Export the data as a spreadsheet file for further analysis. To construct a calibration curve for PMQ measurements in urine samples, prepare PMQ solutions in synthetic urine at concentrations of zero, one, two, five, 10, 20, 50, 100, and 200 micromolar. Prepare the PMQ detection reaction, and measure absorbance as previously described.
Then generate a calibration curve based on the 504 nanometer absorbance and the PMQ concentrations. Subtract the absorbance values of the samples without PMQ from the test measurements, and perform a linear fit to generate a linear equation y equals x plus b, where y is the absorbance and tensity, and x is the concentration of PMQ. To construct a calibration curve for PMQ measurement in human serum samples, prepare PMQ solutions in human serum with PMQ concentrations of zero, one, two, five, 10, 20, 50, 100, and 200 micromolar.

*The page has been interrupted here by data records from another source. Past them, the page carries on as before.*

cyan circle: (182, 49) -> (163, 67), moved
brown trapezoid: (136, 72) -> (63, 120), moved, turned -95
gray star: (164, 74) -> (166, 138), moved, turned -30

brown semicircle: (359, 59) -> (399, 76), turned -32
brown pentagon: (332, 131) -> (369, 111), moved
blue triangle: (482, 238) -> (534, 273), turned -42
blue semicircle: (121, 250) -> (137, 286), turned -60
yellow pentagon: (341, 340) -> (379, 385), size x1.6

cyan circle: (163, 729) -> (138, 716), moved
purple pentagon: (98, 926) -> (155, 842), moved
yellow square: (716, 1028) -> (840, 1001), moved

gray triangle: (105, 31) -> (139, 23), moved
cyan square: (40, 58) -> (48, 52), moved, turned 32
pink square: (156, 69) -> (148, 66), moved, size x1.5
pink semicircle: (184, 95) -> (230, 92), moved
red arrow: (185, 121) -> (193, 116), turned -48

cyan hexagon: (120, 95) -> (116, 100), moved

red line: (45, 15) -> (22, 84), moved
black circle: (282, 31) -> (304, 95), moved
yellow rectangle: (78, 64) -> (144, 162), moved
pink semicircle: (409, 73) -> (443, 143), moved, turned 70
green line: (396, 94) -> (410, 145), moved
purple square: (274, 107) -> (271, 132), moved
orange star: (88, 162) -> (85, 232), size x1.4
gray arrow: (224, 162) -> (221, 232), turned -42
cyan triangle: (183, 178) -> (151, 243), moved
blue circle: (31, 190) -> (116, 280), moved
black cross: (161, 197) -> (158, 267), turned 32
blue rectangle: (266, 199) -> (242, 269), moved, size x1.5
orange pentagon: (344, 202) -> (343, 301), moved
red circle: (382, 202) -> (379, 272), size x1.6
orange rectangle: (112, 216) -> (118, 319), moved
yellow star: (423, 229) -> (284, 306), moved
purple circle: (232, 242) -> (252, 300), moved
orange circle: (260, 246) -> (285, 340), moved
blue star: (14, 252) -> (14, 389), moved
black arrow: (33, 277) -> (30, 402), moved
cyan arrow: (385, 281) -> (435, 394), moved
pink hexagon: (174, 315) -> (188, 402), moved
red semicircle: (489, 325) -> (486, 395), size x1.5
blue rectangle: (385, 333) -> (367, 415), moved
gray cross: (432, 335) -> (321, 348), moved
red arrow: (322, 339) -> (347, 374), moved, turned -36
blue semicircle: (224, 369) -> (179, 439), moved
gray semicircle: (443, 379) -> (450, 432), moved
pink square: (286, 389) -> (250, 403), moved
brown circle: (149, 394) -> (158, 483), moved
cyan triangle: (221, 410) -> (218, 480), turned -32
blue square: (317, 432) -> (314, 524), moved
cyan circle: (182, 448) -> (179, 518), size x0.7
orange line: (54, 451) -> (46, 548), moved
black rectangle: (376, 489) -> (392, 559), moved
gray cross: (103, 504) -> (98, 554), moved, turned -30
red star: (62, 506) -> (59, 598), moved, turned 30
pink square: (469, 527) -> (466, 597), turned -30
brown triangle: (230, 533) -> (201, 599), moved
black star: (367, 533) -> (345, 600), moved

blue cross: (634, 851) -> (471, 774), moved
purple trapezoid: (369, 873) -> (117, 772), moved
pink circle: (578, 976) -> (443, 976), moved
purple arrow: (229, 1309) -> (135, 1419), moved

Prepare the PMQ reaction. Measure absorbance, and construct the calibration curve as previously described. Add six milliliters of seven to one ethyl acetate hexane into two milliliters of PMQ-containing serum in a 15 milliliter centrifuge tube.
Add 100 microliters of two molar sodium hydroxide solution to the extraction system, and vortex the tube for 30 seconds. Then, collect the organic layer and concentrate it with a rotary evaporator under vacuum. Dissolve the residue in 200 microliters of distilled water, and filter through a disc-shaped, 220 nanometer pore-sized membrane to remove insoluble lipid components.
Construct the calibration curve for PMQ in distilled water, then prepare a detection reaction with the extracted solution in a 96-well plate as previously described, and measure absorbance. Then, determine the concentration of PMQ according to the linear equation from the calibration curve. Reaction conditions were optimized by using various anilines to couple with PMQ through the Griess reaction.
Theoretical calculations were carried out, and the results were in good agreement with optical measurements. It was determined that 4-methoxyaniline was optimal for the PMQ detection reaction, due to its good performance and reaction rate, product solubility, and stability. Moreover, the azo product for 4-methoxyaniline is red in color, which is easy to distinguish with naked eyes.
The effects of pH on the UV vis absorption of the azo product and the PMQ solutions were tested. While increasing pH from 1.0 to 7.0 does not change absorbance, basic pH has a significant effect. Calibration curves were constructed for the detection of PMQ in urine and serum samples.
A linear relationship was found when PMQ ranges from zero to 200 micromolar in urine, and from 10 to 200 micromolar in serum. To simulate a real PMQ-containing serum, PMQ was added into human serum at 0, 0.2, 0.5, 1.0, 2.0 micromolar concentrations. Using this protocol, the concentrations recovered were found to be 0.02, 0.14, 0.44, 0.90, and 1.78 micromolar, resulting in 90%recovery for concentrations over 0.5 micromolar.
It should be noted that the time for the reaction to reach its saturated intensity is temperature-dependent. Normally, 10 to 20 minutes is enough for temperature between 20 to 30 degrees Centigrade. However, to conclude our example of Griess chemistry for primaquine detection.
Similar design is also suitable for other relevant molecules that have similar chemical reactivity as primaquine.